(EXERCISE DETAILS):
Could you output the listing that follows exactly, without its images?

(DATASET CONTENT):
== Segment start ==

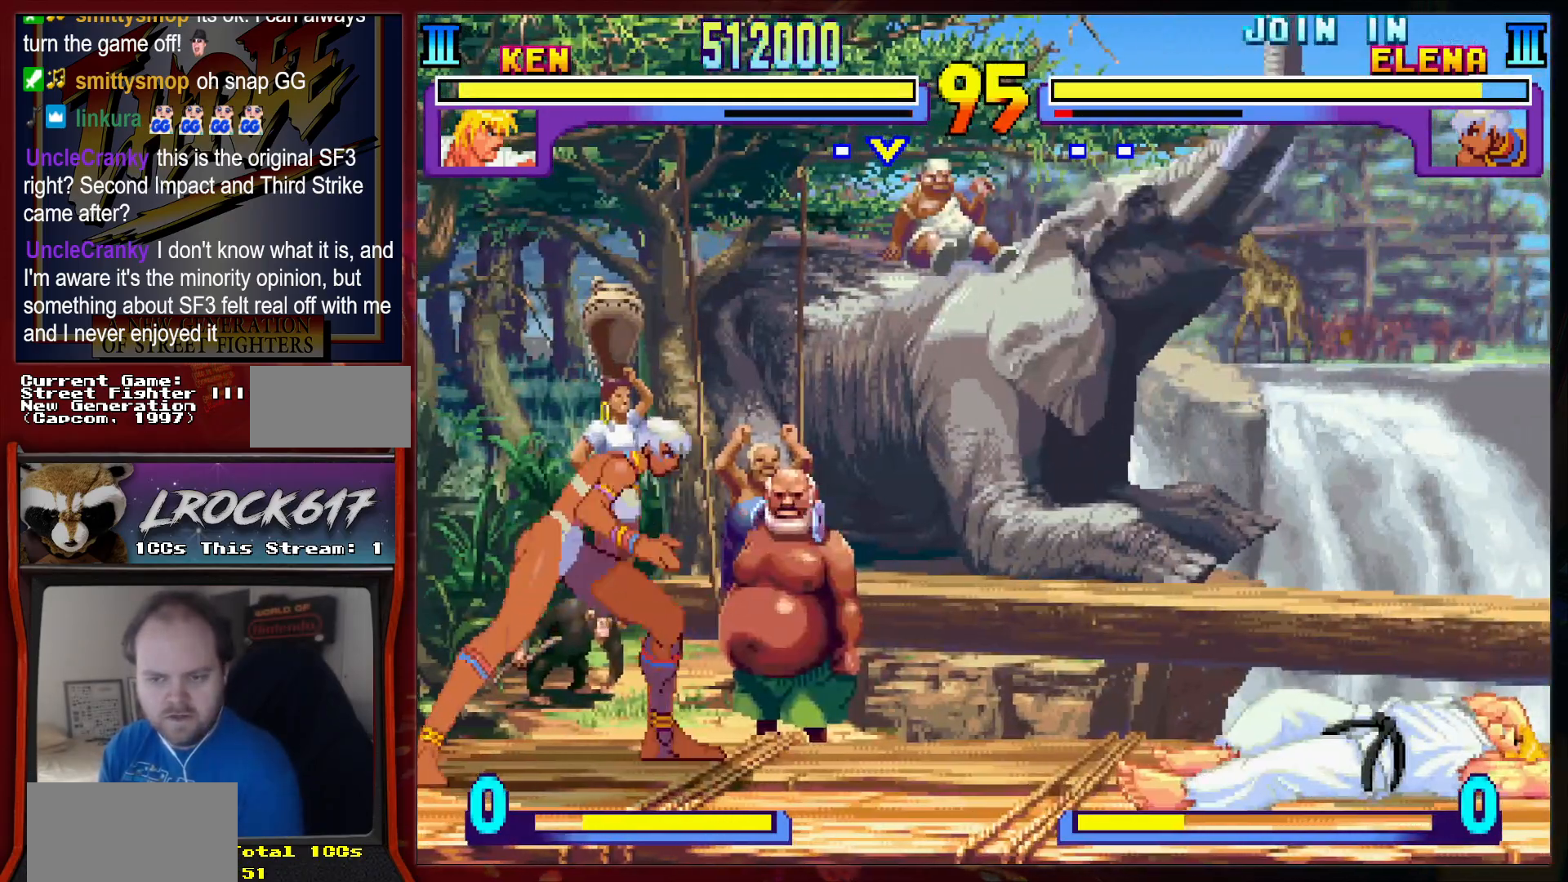
{"buttons": [], "left_stick": "left", "events": []}
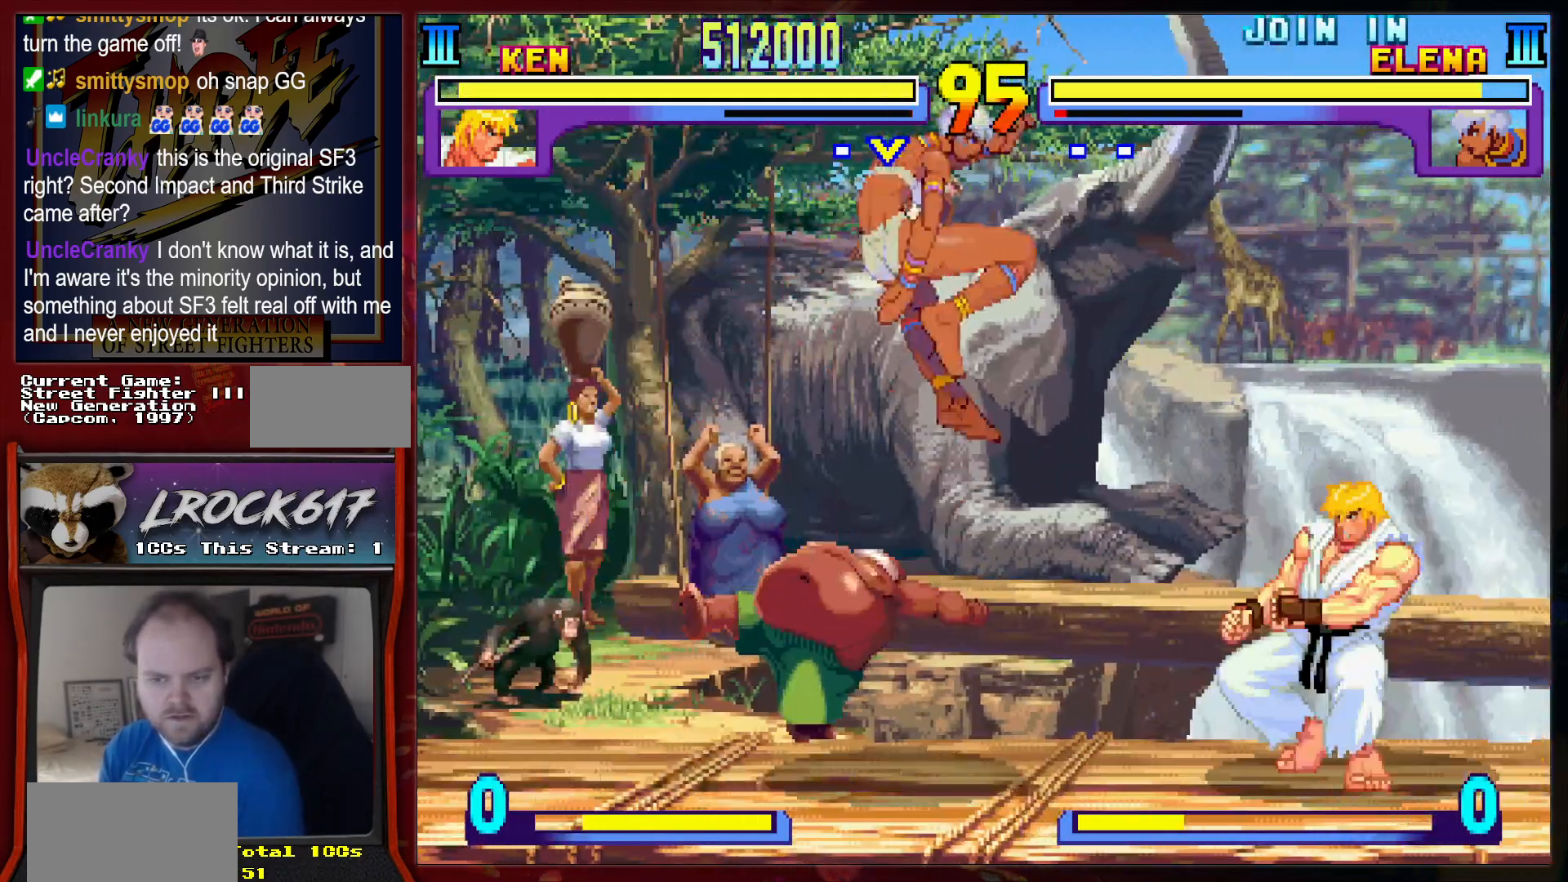
{"buttons": [], "left_stick": "center", "events": [[100, "left_stick", "down"], [133, "R2", "down"], [200, "R2", "up"], [200, "left_stick", "right"], [233, "R2", "down"], [333, "R2", "up"], [333, "left_stick", "center"], [400, "R2", "down"], [500, "R2", "up"]]}
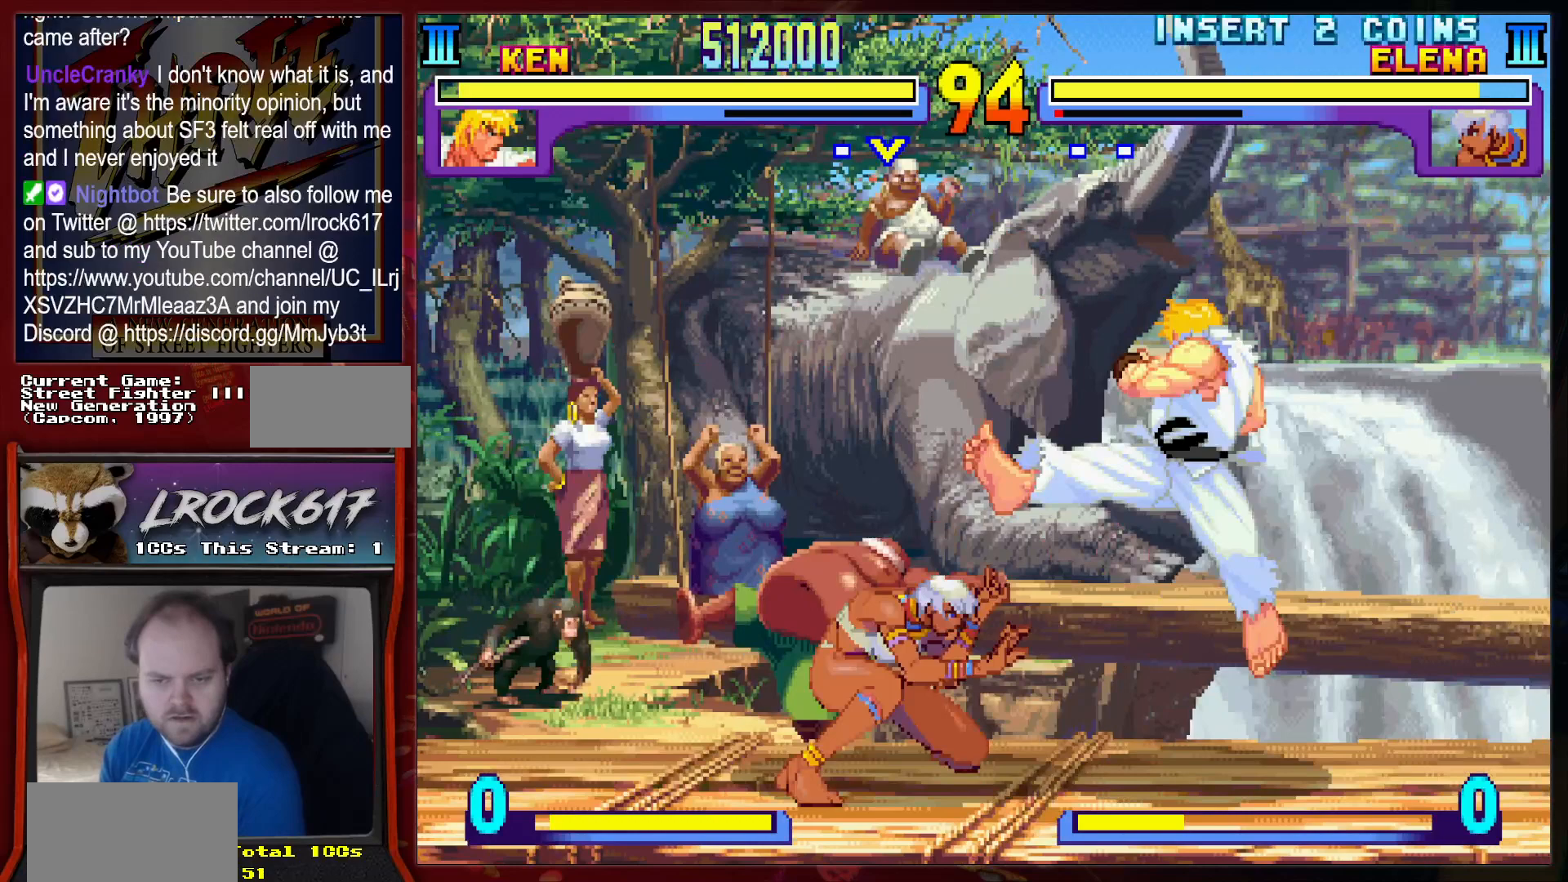
{"buttons": [], "left_stick": "center", "events": []}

== Segment end ==

(EXERCISE RESPONSE):
{"buttons": [], "left_stick": "left", "events": []}
{"buttons": [], "left_stick": "center", "events": [[100, "left_stick", "down"], [133, "R2", "down"], [200, "R2", "up"], [200, "left_stick", "right"], [233, "R2", "down"], [333, "R2", "up"], [333, "left_stick", "center"], [400, "R2", "down"], [500, "R2", "up"]]}
{"buttons": [], "left_stick": "center", "events": []}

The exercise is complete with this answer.